Text provided:
● ● ● ● ●
What are Critical Minerals?

  • Critical minerals are elements that are the building blocks of essential modern-day technologies, and are at risk of supply chain disruptions.
  • These minerals are now used everywhere from making mobile phones, computers to batteries, electric vehicles and green technologies like solar panels and wind turbines.
  • Based on their individual needs and strategic considerations, different countries create their own lists though such lists mostly include graphite, lithium, cobalt and silicon which is a key mineral for making computer chips, solar panels and batteries.

Critical Condition

  • As countries around the world scale up their transition towards clean energy and digital economy, these critical resources are key to the ecosystem that fuels this change.
  • Any supply shock can severely imperil the economy and strategic autonomy of a country over-dependent on others to procure critical minerals but these supply risks exist due to rare availability, growing demand and complex processing value chain.
  • Many times, the complex supply chain can be disrupted by hostile regimes, or due to politically unstable regions.
  • They are critical as the world is fast shifting from a fossil fuel-intensive to a mineral-intensive energy system.

What are Rare Earth Metals?

  • The rare earth elements (REE) are a set of seventeen metallic elements which includes the fifteen lanthanides on the periodic table plus Scandium and Yttrium.
  • Rare earth elements are an essential part of many high-tech devices.
  • They have a wide range of applications, especially high-tech consumer products, such as cellular telephones, computer hard drives, electric and hybrid vehicles, and flat-screen monitors and televisions.
  • Significant defence applications include electronic displays, guidance systems, lasers, and radar and sonar systems.
  • Rare earth minerals, with names like neodymium, praseodymium, and dysprosium, are crucial to the manufacture of magnets used in industries of the future, such as wind turbines and electric cars.

Critical minerals: Challenges in accessing

  • Reserves are often concentrated in regions that are geopolitically sensitive or fare poorly from an ease of doing business perspective.
  • A portion of existing production is controlled by geostrategic competitors. For example, China wields considerable influence in cobalt mining in the Democratic Republic of Congo through direct equity investments and its Belt and Road Initiative.
  • Future mine production is often tied up in off take agreements, in advance, by buyers from other countries to cater to upcoming demand.

Critical minerals: Khanij Bidesh India Limited (KABIL)

  • For sourcing of strategic minerals, the Indian government established Khanij Bidesh India Limited (KABIL) in 2019 with the mandate to secure mineral supply for the domestic market.
  • A joint venture company namely Khanij Bidesh India Ltd. (KABIL) set up with the participation of three Central Public Sector Enterprises namely, National Aluminium Company Ltd. (NALCO), Hindustan Copper Ltd. (HCL) and Mineral Exploration Company Ltd. (MECL).
  • The objective of constituting KABIL is to ensure a consistent supply of critical and strategic minerals to Indian domestic market. While KABIL would ensure mineral security of the Nation, it would also help in realizing the overall objective of import substitution.

Suggestions based on Council on Energy Environment and Water (CEEW) to achieve the objective of KABIL

  • Figure out the mineral requirements of the domestic industry.
● ● ● ● ●
Work request 1:
Write out the part of the passage on critical minerals starting with "Critical Condition" and going on through "processing value chain.", word for word.
Work request 2:
Return all the saved entry rows below word for word, leaving out the pictures.

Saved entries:
● ● ● ● ●
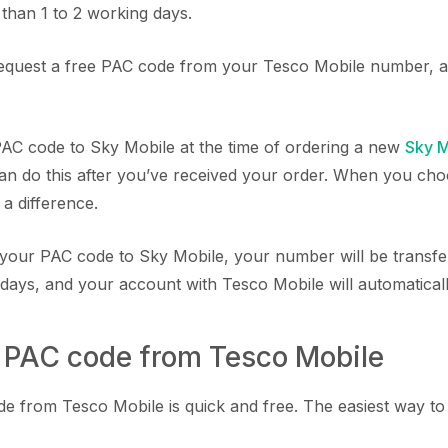
than 1 to 2 working days.
equest a free PAC code from your Tesco Mobile number, a
AC code to Sky Mobile at the time of ordering a new
Sky M
an do this after you’ve received your order. When you choo
 a difference.
your PAC code to Sky Mobile, your number will be transfe
 days, and your account with Tesco Mobile will automatical
a PAC code from Tesco Mobile
 from Tesco Mobile is quick and free. The easiest way to do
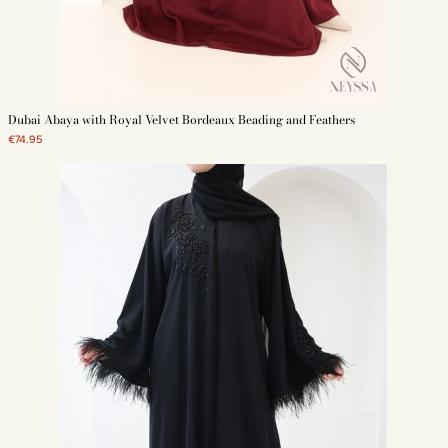
Dubai Abaya with Royal Velvet Bordeaux Beading and Feathers
€74.95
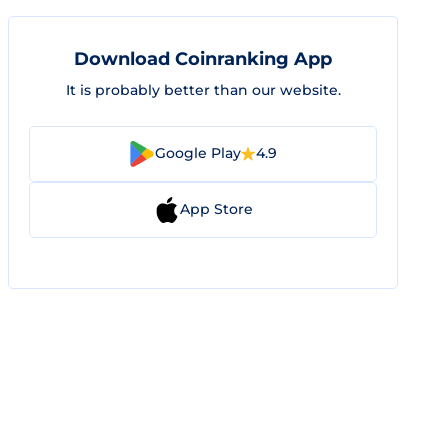
Download Coinranking App
It is probably better than our website.
Google Play
4.9
App Store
● ● ● ● ●
Solution 1:
Critical Condition

  • As countries around the world scale up their transition towards clean energy and digital economy, these critical resources are key to the ecosystem that fuels this change.
  • Any supply shock can severely imperil the economy and strategic autonomy of a country over-dependent on others to procure critical minerals but these supply risks exist due to rare availability, growing demand and complex processing value chain.

Solution 2:
than 1 to 2 working days.
equest a free PAC code from your Tesco Mobile number, a
AC code to Sky Mobile at the time of ordering a new
Sky M
an do this after you’ve received your order. When you choo
 a difference.
your PAC code to Sky Mobile, your number will be transfe
 days, and your account with Tesco Mobile will automatical
a PAC code from Tesco Mobile
 from Tesco Mobile is quick and free. The easiest way to do
Dubai Abaya with Royal Velvet Bordeaux Beading and Feathers
€74.95
Download Coinranking App
It is probably better than our website.
Google Play
4.9
App Store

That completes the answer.